③CSV(共有価値の創造)視点の事業活動
・脱炭素社会の実現に向けたお取引先様政策、オンライン活用によるサブスクリプション事業への参入、地域産品の発掘、販路拡大など、社会価値向上につながる事業活動を開発します。
・渋谷PARCO・心斎橋PARCOの店づくりの要素と、各出店エリアのローカルカルチャーとを組み合わせ、各店舗が提供する独自のブランド価値を再構築します。
②デジタルSCプラットフォームの追求
・お取引先様との協働によるデジタルSCプラットフォームにより、店舗の発信力を起点としたリアルとオンラインの相互送客など、パルコ独自のOMO売場の構築を進めます。
③提携型売場・新規コンテンツの開発
・「健康」「美」「食」「学び」などの体験価値を、リアル×デジタルで提供する売場やゾーン、コンテンツの開発に取り組みます。
④CSV視点のコンテンツ事業の開発
・アートや演劇、音楽のオンライン企画の充実、街との連携による文化イベントの開催、またウェルネスやシェアオフィスなど新たな価値観やライフスタイルに対応した事業の開発に取り組みます。
2) プライムライフ戦略
①ソリューションサービスの開発
・百貨店外商を基盤に、主力カテゴリーの深耕に加え、新たなカテゴリーやサービスの開発など、従来の枠を超えたコンテンツや体験価値の提供に取り組みます。
②顧客とのコミュニケーション進化
・百貨店外商活動におけるデジタル化やリモート販売の充実などオンラインコミュニケーションの強化に取り組みます。

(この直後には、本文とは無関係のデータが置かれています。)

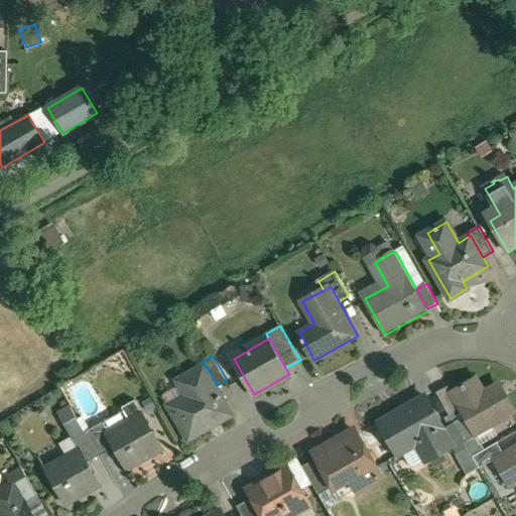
[(217,385),(207,366),(205,367),(187,377),(196,392),(171,406),(190,439),(212,427),(211,426),(219,422),(220,423),(234,415),(217,385)]
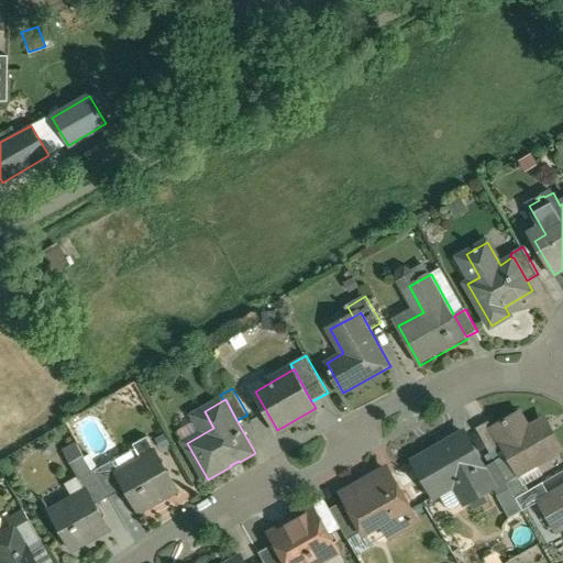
[(538,421),(529,427),(520,411),(493,427),(492,427),(503,445),(519,475),(521,474),(520,473),(537,463),(538,464),(562,450),(552,431),(547,435),(538,421)]
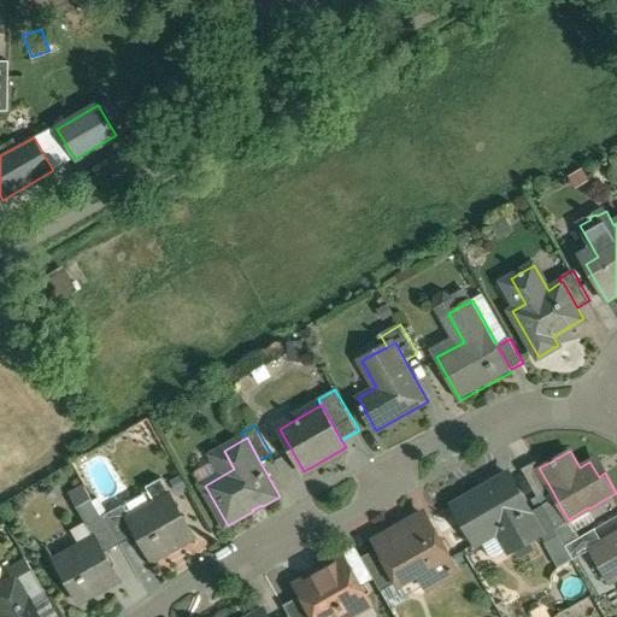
[(540,468),(538,462),(523,469),(538,495),(551,488),(539,468),(540,468)]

・顧客データベースの本格活用による顧客との関係強化、訪日外国人の固定客化など、CRM(顧客関係構築)活動の高度化に取り組みます。
③決済・金融事業の商品拡充
・百貨店事業と協働し顧客基盤の強化に取り組むとともに、顧客のライフステージに応じた保険や金融サービスなど新たな商品を開発します。
3) デベロッパー戦略
①商業に限定しない多様な用途の取り組み
・商業に加え、レジデンスやオフィス、ホテル、またこれらの複合開発を他社との協業により推進します。
②CRE(企業保有不動産)戦略の推進
・資産売却、入れ替えなどを通じた収益性向上に取り組みます。
③循環型投資スキームの着手
・私募ファンドを組成し循環型投資スキームを開始します。またアセットマネジメント事業に参入し、収益の複線化を図ります。
④準都心エリアへの進出
・「職住商」近接ニーズの増加を見据え、準都心エリアでの複合施設開発に取り組みます。
⑤重点エリア開発の推進
・2030年を見据え、大阪・心斎橋地区や名古屋・栄地区などグループ重点エリアにおける大型複合開発などに取り組みます。
・経営構造改革
1) 構造改革による固定費削減
2023年度に2019年度対比で固定費を100億円削減し、損益分岐点を引き下げます。
①組織・要員構造改革
・各事業におけるビジネスモデル改革、店舗運営手法や業務委託領域の見直しなど組織・要員構造改革を推進します。
②経費構造改革
・働き方改革によるオフィスの効率化や広告宣伝のデジタル活用、資材備品等のグループ共同購買など経費削減を進めます。
2) 経営効率、資産効率の向上
各事業の将来性や成長性にもとづく事業基盤の絞込みによる経営効率の向上、非事業用資産の見極めによる資産効率の向上を図ります。
・経営基盤強化
1) グループ財務戦略
コロナ禍による事業への影響を見極めながら、資金の流動性確保などに機動的に対応してまいります。また、ESG投資に向けた新たな資金調達、グループ税務方針にもとづくガバナンスの強化や税務コストの最適化を推進してまいります。
2) グループ人財戦略
重点戦略を支える従業員の能力開発や専門人財の採用強化など人財マネジメントを推進いたします。また、女性活躍や働き方改革、障がい者雇用の推進、LGBTへの取り組みなど従業員の個性や能力の最大発揮による人財開発企業の実現に取り組んでまいります。
3) グループIT戦略
経営管理の高度化に向けた基幹システムの再構築、業務プロセスの見直しなどによる生産性向上に取り組んでまいります。またIT投資の適正化や情報セキュリティ強化などITガバナンスを推進してまいります。
4) コーポレートガバナンスの高度化
経営の意思決定、執行の迅速化を図るため、執行役への業務執行権限のさらなる委譲と責任の明確化とともに、取締役会における監督機能の強化などガバナンスの高度化に取り組んでまいります。